BC Property Tax Deferral Program
The Property Tax Deferral Program is a provincial loan program offered by the Government of British Columbia that helps eligible homeowners delay payment of their annual current property taxes.
What the BC Property Tax Deferral Program Is
Here’s how it works:
- Instead of paying your property taxes by the usual due date, the province pays those taxes on your behalf.
- A repayable loan is registered against your property (a restrictive lien), which stays until the deferred taxes plus interest are paid back (usually when you sell the home or pay off the loan).
- This allows homeowners—often those on fixed or limited incomes—to stay in their homes without having to sell or liquidate other assets to pay taxes.
Who Can Apply?
There are a couple of main streams:
- Regular Program – for seniors (55+), surviving spouses, or people with disabilities.
- Families with Children Program – for eligible parents or guardians supporting children under 18.
To qualify, applicants must meet certain requirements such as:
- Owning and living in the property as their principal residence.
- Maintaining a minimum equity threshold (a portion of the home’s value that the homeowner owns free of liens and mortgages, after the deferment).
You apply (or renew) online through the provincial portal usually May 1 – December 31 each year.
What the Recent Changes Are (2026 Budget)
In the 2026 B.C. Budget, the government announced changes to the interest rate structure of the property tax deferment program. These changes affect all amounts deferred for the 2026 and later tax years (pending legislative approval).
Interest Rate Changes
Before the change:
- Deferred taxes were charged interest at Prime minus 2% using simple interest (meaning interest was not charged on accumulated interest).
After the change (starting 2026 amounts):
- Interest rates for both the Regular and Families with Children programs are now set at Prime + 2 % and are compounded monthly.
- Prime + 2 % means the interest cost is higher than before.
- Compounding monthly means interest accumulates on both the deferred tax amount and on the interest already added.
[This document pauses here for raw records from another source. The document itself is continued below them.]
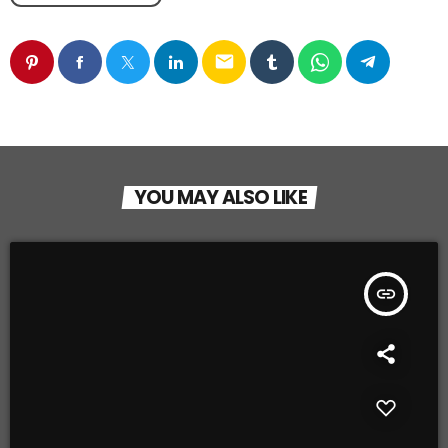
email
YOU MAY ALSO LIKE
insert_link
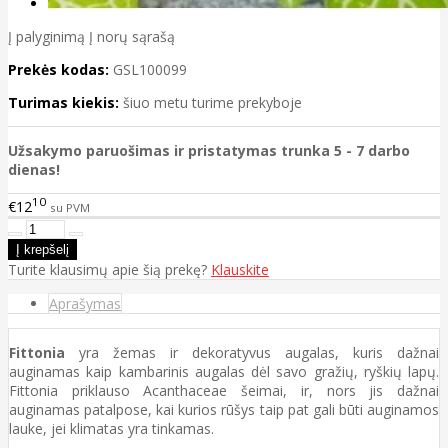
Į palyginimą
Į norų sąrašą
Prekės kodas:
GSL100099
Turimas kiekis:
šiuo metu turime prekyboje
Užsakymo paruošimas ir pristatymas trunka 5 - 7 darbo
dienas!
10
€12
su PVM
Turite klausimų apie šią prekę?
Klauskite
Aprašymas
Fittonia
yra žemas ir dekoratyvus augalas, kuris dažnai
auginamas kaip kambarinis augalas dėl savo gražių, ryškių lapų.
Fittonia priklauso Acanthaceae šeimai, ir, nors jis dažnai
auginamas patalpose, kai kurios rūšys taip pat gali būti auginamos
lauke, jei klimatas yra tinkamas.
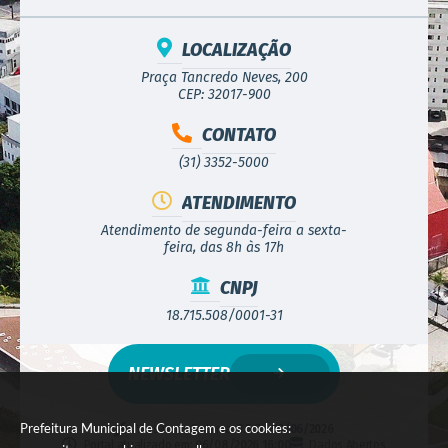
LOCALIZAÇÃO
Praça Tancredo Neves, 200
CEP: 32017-900
CONTATO
(31) 3352-5000
ATENDIMENTO
Atendimento de segunda-feira a sexta-
feira, das 8h às 17h
CNPJ
18.715.508/0001-31
NEWSLETTER
Prefeitura Municipal de Contagem e os cookies:
Versão do Sistema:
3.5.3 - 19/06/2026
Portal atualizado em:
06/08/2026 16:00
Dados Abertos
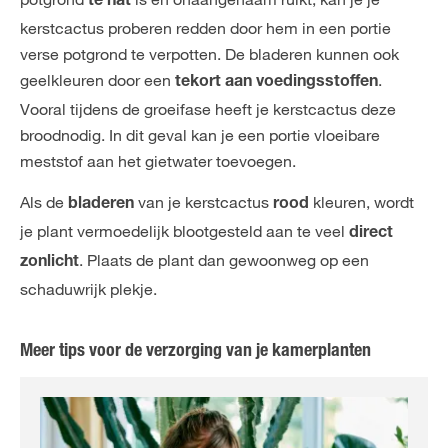
te nat
kerstcactus proberen redden door hem in een portie
verse potgrond te verpotten. De bladeren kunnen ook
geelkleuren door een
.
tekort aan voedingsstoffen
Vooral tijdens de groeifase heeft je kerstcactus deze
broodnodig. In dit geval kan je een portie vloeibare
meststof aan het gietwater toevoegen.
Als de
van je kerstcactus
kleuren, wordt
bladeren
rood
je plant vermoedelijk blootgesteld aan te veel
direct
. Plaats de plant dan gewoonweg op een
zonlicht
schaduwrijk plekje.
Meer tips voor de verzorging van je kamerplanten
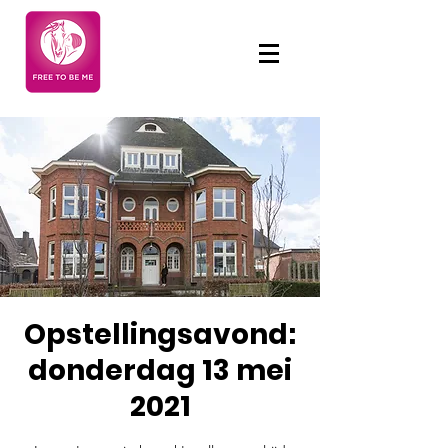
Opstellingsavond:
donderdag 13 mei
2021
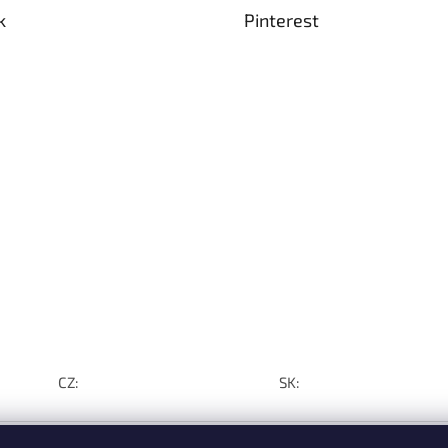
k
Pinterest
CZ:
SK:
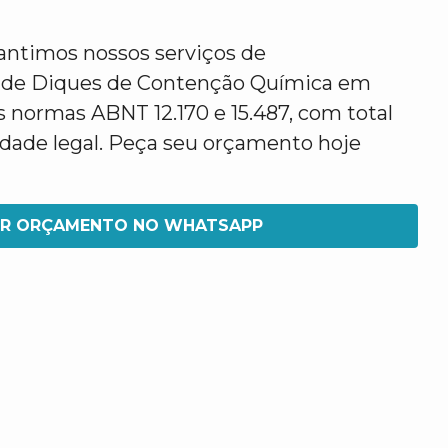
antimos nossos serviços de
 de Diques de Contenção Química em
s normas ABNT 12.170 e 15.487, com total
idade legal. Peça seu orçamento hoje
IR ORÇAMENTO NO WHATSAPP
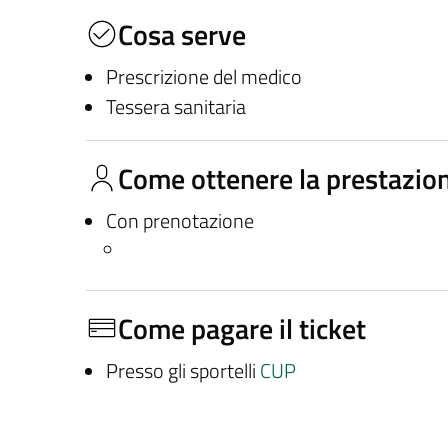
Cosa serve
Prescrizione del medico
Tessera sanitaria
Come ottenere la prestazio
Con prenotazione
Come pagare il ticket
Presso gli sportelli
CUP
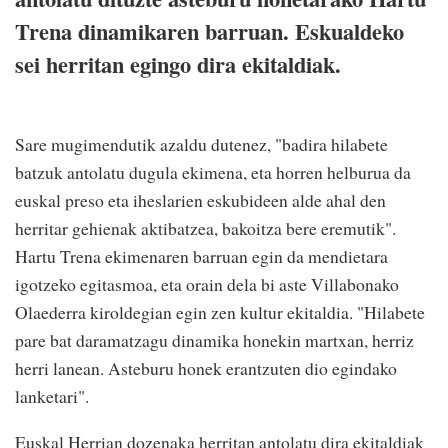
Trena dinamikaren barruan. Eskualdeko
sei herritan egingo dira ekitaldiak.
Sare mugimendutik azaldu dutenez, "badira hilabete
batzuk antolatu dugula ekimena, eta horren helburua da
euskal preso eta iheslarien eskubideen alde ahal den
herritar gehienak aktibatzea, bakoitza bere eremutik".
Hartu Trena ekimenaren barruan egin da mendietara
igotzeko egitasmoa, eta orain dela bi aste Villabonako
Olaederra kiroldegian egin zen kultur ekitaldia. "Hilabete
pare bat daramatzagu dinamika honekin martxan, herriz
herri lanean. Asteburu honek erantzuten dio egindako
lanketari".
Euskal Herrian dozenaka herritan antolatu dira ekitaldiak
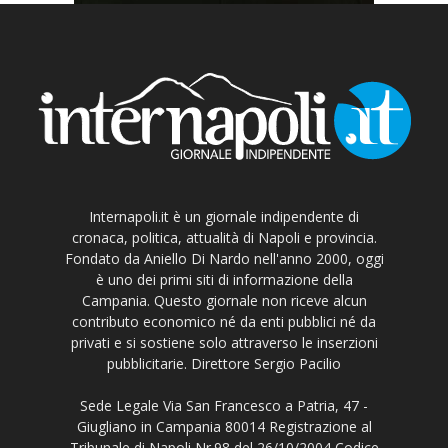
Internapoli.it è un giornale indipendente di
cronaca, politica, attualità di Napoli e provincia.
Fondato da Aniello Di Nardo nell'anno 2000, oggi
è uno dei primi siti di informazione della
Campania. Questo giornale non riceve alcun
contributo economico né da enti pubblici né da
privati e si sostiene solo attraverso le inserzioni
pubblicitarie. Direttore Sergio Pacilio
Sede Legale Via San Francesco a Patria, 47 -
Giugliano in Campania 80014 Registrazione al
Tribunale di Napoli Nr.98 del 26/10/2004 Codice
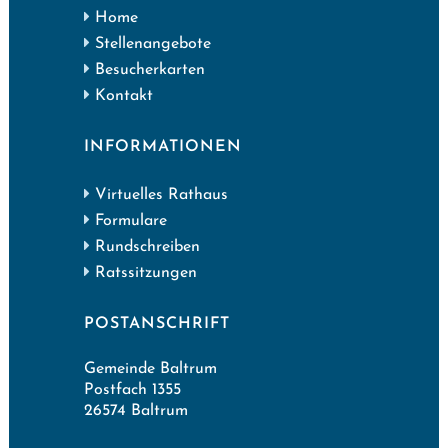
Home
Stellenangebote
Besucherkarten
Kontakt
INFORMATIONEN
Virtuelles Rathaus
Formulare
Rundschreiben
Ratssitzungen
POSTANSCHRIFT
Gemeinde Baltrum
Postfach 1355
26574 Baltrum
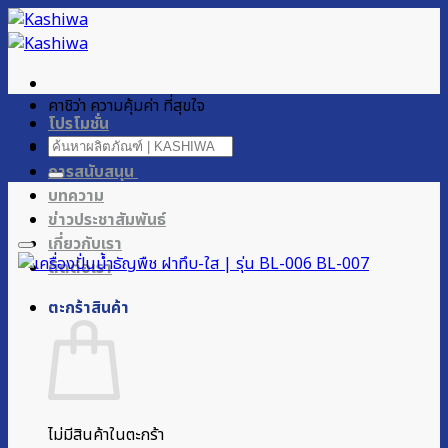
ข้าม
ไป
ยัง
เนื้อหา
คาชิว่า ความคุ้มค่า ที่สุขใจ
โปรโมชั่น
ค้นหา:
ผลิตภัณฑ์ของเรา
การสนับสนุน
บทความ
ข่าวประชาสัมพันธ์
เกี่ยวกับเรา
ติดต่อเรา
ตะกร้าสินค้า
ไม่มีสินค้าในตะกร้า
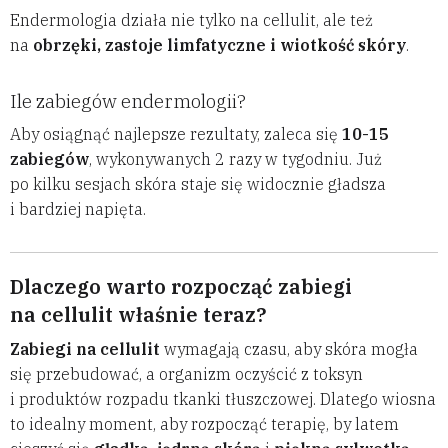
Endermologia działa nie tylko na cellulit, ale też
na
obrzęki, zastoje limfatyczne i wiotkość skóry
.
Ile zabiegów endermologii?
Aby osiągnąć najlepsze rezultaty, zaleca się
10-15
zabiegów
, wykonywanych 2 razy w tygodniu. Już
po kilku sesjach skóra staje się widocznie gładsza
i bardziej napięta.
Dlaczego warto rozpocząć zabiegi
na cellulit właśnie teraz?
Zabiegi na cellulit
wymagają czasu, aby skóra mogła
się przebudować, a organizm oczyścić z toksyn
i produktów rozpadu tkanki tłuszczowej. Dlatego wiosna
to idealny moment, aby rozpocząć terapię, by latem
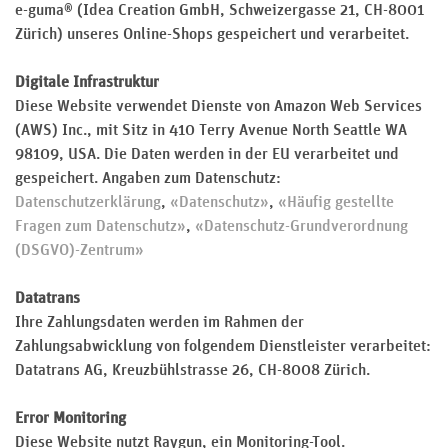
e-guma® (Idea Creation GmbH, Schweizergasse 21, CH-8001
Zürich) unseres Online-Shops gespeichert und verarbeitet.
Digitale Infrastruktur
Diese Website verwendet Dienste von Amazon Web Services
(AWS) Inc., mit Sitz in 410 Terry Avenue North Seattle WA
98109, USA. Die Daten werden in der EU verarbeitet und
gespeichert. Angaben zum Datenschutz:
Datenschutzerklärung
,
«Datenschutz»
,
«Häufig gestellte
Fragen zum Datenschutz»
,
«Datenschutz-Grundverordnung
(DSGVO)-Zentrum»
Datatrans
Ihre Zahlungsdaten werden im Rahmen der
Zahlungsabwicklung von folgendem Dienstleister verarbeitet:
Datatrans AG, Kreuzbühlstrasse 26, CH-8008 Zürich.
Error Monitoring
Diese Website nutzt Raygun, ein Monitoring-Tool.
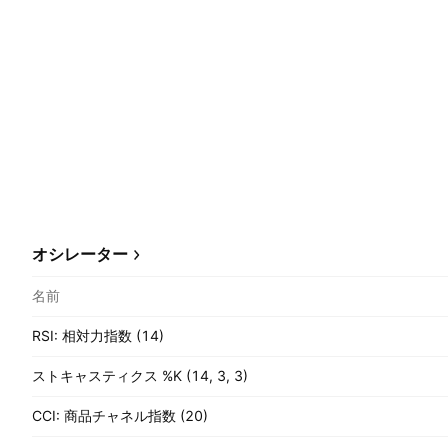
オシレーター
名前
RSI: 相対力指数 (14)
ストキャスティクス %K (14, 3, 3)
CCI: 商品チャネル指数 (20)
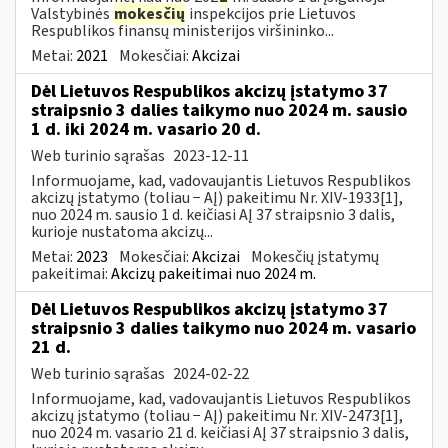
Valstybinės
mokesčių
inspekcijos prie Lietuvos
Respublikos finansų ministerijos viršininko...
Metai:
2021
Mokesčiai:
Akcizai
Dėl Lietuvos Respublikos akcizų įstatymo 37
straipsnio 3 dalies taikymo nuo 2024 m. sausio
1 d. iki 2024 m. vasario 20 d.
Web turinio sąrašas
2023-12-11
Informuojame, kad, vadovaujantis Lietuvos Respublikos
akcizų įstatymo (toliau − AĮ) pakeitimu Nr. XIV-1933[1],
nuo 2024 m. sausio 1 d. keičiasi AĮ 37 straipsnio 3 dalis,
kurioje nustatoma akcizų...
Metai:
2023
Mokesčiai:
Akcizai
Mokesčių įstatymų
pakeitimai:
Akcizų pakeitimai nuo 2024 m.
Dėl Lietuvos Respublikos akcizų įstatymo 37
straipsnio 3 dalies taikymo nuo 2024 m. vasario
21 d.
Web turinio sąrašas
2024-02-22
Informuojame, kad, vadovaujantis Lietuvos Respublikos
akcizų įstatymo (toliau − AĮ) pakeitimu Nr. XIV-2473[1],
nuo 2024 m. vasario 21 d. keičiasi AĮ 37 straipsnio 3 dalis,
This increases the total owed over time compared with simple interest.
Key points:
- The new interest terms only apply to taxes deferred in 2026 and after.
- Taxes deferred in earlier years remain under the old interest terms.
Application Timing
- The application period continues to open each year from May 1 to December 31.
Why These Changes Matter
- Higher and compounding interest means the overall cost of deferring taxes will grow faster over time than under the previous terms.
- The policy shift is intended to align the program with broader lending practices and reduce the financial cost to the province.
- The changes affect future deferrals but not existing ones from before 2026.